Heritage Museum and Gardens, in addition to its amazing rhododendron gardens also has a labyrinth. Labyrinth’s are Greek in origin, with connections to the labrys – a two edged sword, and with connections to the earliest goddesses. Labyrinth’s have come to symbolize a path to a sacred center, as symbolic forms of pilgrimage. So, one cool afternoon I was at Heritage Museum and Gardens walking the labyrinth, quietly chanting and meditating on life and change. I slowly followed the path through to center, round the tree at the center and back out again. It was a quiet afternoon, so I sat down on the bench under the tree just at the edge of the path and had myself a bit of a nap. And while I napped I dreamt of Pandora. She was beautiful, and radiant, and immediately struck fear in my heart (I was raised catholic after all, and early practices linger). When she saw my fear Pandora laughed, and as she laughed, she said,

“Daughter, do not believe all you have been told.
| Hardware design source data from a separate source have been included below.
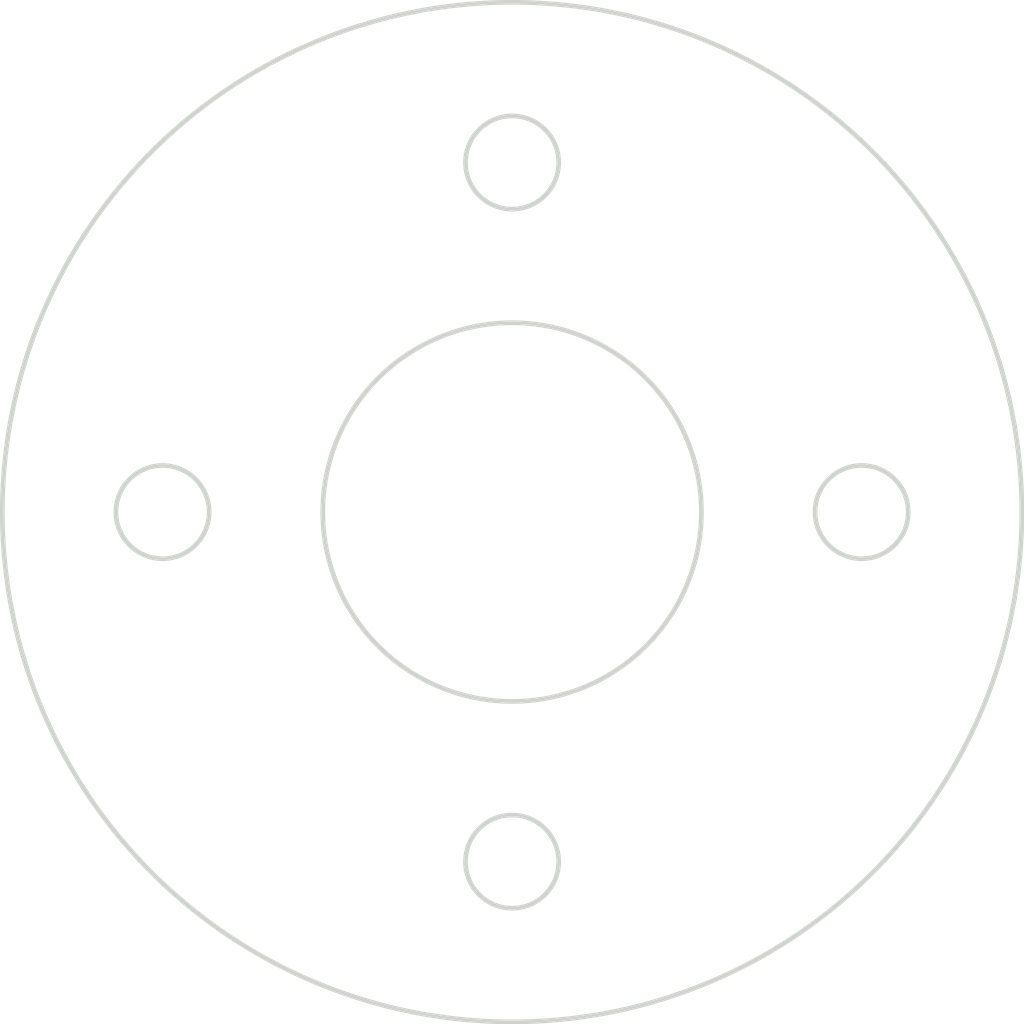
<source format=kicad_pcb>
(kicad_pcb (version 20200811) (host pcbnew "(5.99.0-2687-geae739d98)")

  (general
    (thickness 1.6)
    (drawings 0)
    (tracks 0)
    (modules 0)
    (nets 1)
  )

  (paper "A4")
  (layers
    (0 "F.Cu" signal)
    (31 "B.Cu" signal)
    (32 "B.Adhes" user)
    (33 "F.Adhes" user)
    (34 "B.Paste" user)
    (35 "F.Paste" user)
    (36 "B.SilkS" user)
    (37 "F.SilkS" user)
    (38 "B.Mask" user)
    (39 "F.Mask" user)
    (40 "Dwgs.User" user)
    (41 "Cmts.User" user)
    (42 "Eco1.User" user)
    (43 "Eco2.User" user)
    (44 "Edge.Cuts" user)
    (45 "Margin" user)
    (46 "B.CrtYd" user)
    (47 "F.CrtYd" user)
    (48 "B.Fab" user)
    (49 "F.Fab" user)
  )

  (setup
    (grid_origin 150 100)
    (pcbplotparams
      (layerselection 0x010fc_ffffffff)
      (usegerberextensions false)
      (usegerberattributes true)
      (usegerberadvancedattributes true)
      (creategerberjobfile true)
      (svguseinch false)
      (svgprecision 6)
      (excludeedgelayer true)
      (linewidth 0.100000)
      (plotframeref false)
      (viasonmask false)
      (mode 1)
      (useauxorigin false)
      (hpglpennumber 1)
      (hpglpenspeed 20)
      (hpglpendiameter 15.000000)
      (psnegative false)
      (psa4output false)
      (plotreference true)
      (plotvalue true)
      (plotinvisibletext false)
      (sketchpadsonfab false)
      (subtractmaskfromsilk false)
      (outputformat 1)
      (mirror false)
      (drillshape 1)
      (scaleselection 1)
      (outputdirectory "")
    )
  )

  (net 0 "")


  (gr_circle (center 150.000 88.000) (end 148.400 88.000) (layer Edge.Cuts) (width 0.16))
  (gr_circle (center 138.000 100.000) (end 136.400 100.000) (layer Edge.Cuts) (width 0.16))
  (gr_circle (center 150.000 100.000) (end 143.500 100.000) (layer Edge.Cuts) (width 0.16))
  (gr_circle (center 162.000 100.000) (end 160.400 100.000) (layer Edge.Cuts) (width 0.16))
  (gr_circle (center 150.000 112.000) (end 148.400 112.000) (layer Edge.Cuts) (width 0.16))
  (gr_circle (center 150.000 100.000) (end 132.500 100.000) (layer Edge.Cuts) (width 0.16))
)
 
</source>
Too many of the early fathers where jealous of the life giving abilities of the mothers, and they strove to distort our gifts and our countenance. This is the truth of my being: I am Pandora, Giver of all gifts. To you my children I have given the pomegranate, I have given you the flowering trees that bear fruit, and vines that bear grapes that sustain you and give you joy. I have given you seeds and taught you planting. From me you have received plants for hunger and illness, for weaving and for dyeing. I am the goddess of the earth, and beneath my skin I hold for you minerals, ore and countless clays to shape and mould to your needs and uses. I have given you flint to spark the fires of your hearth to warm your heart and home. I, Pandora bring you wonder, curiosity, memory, and wisdom. Justice tempered with mercy are my gifts. I bring you caring and the love of family and friends. I bring to you courage, strength and endurance. I bring to you compassion and loving kindness for all sentient beings. Daughter, I bring to you the seeds of peace. Fear not my gifts. Revile not my name. Take what it your birthright and celebrate it with open hearted joy, rejoicing in the bounty and grace of the goddess and all that is woman.”

 And I woke from my dream, murmured, “so mote it be.” And gave thanks for the gifts of the goddess Pandora, for her daughter Charlene Spretnak who opened a path to re-member the lost goddesses of early Greece, and for the wonders of Cape Cod.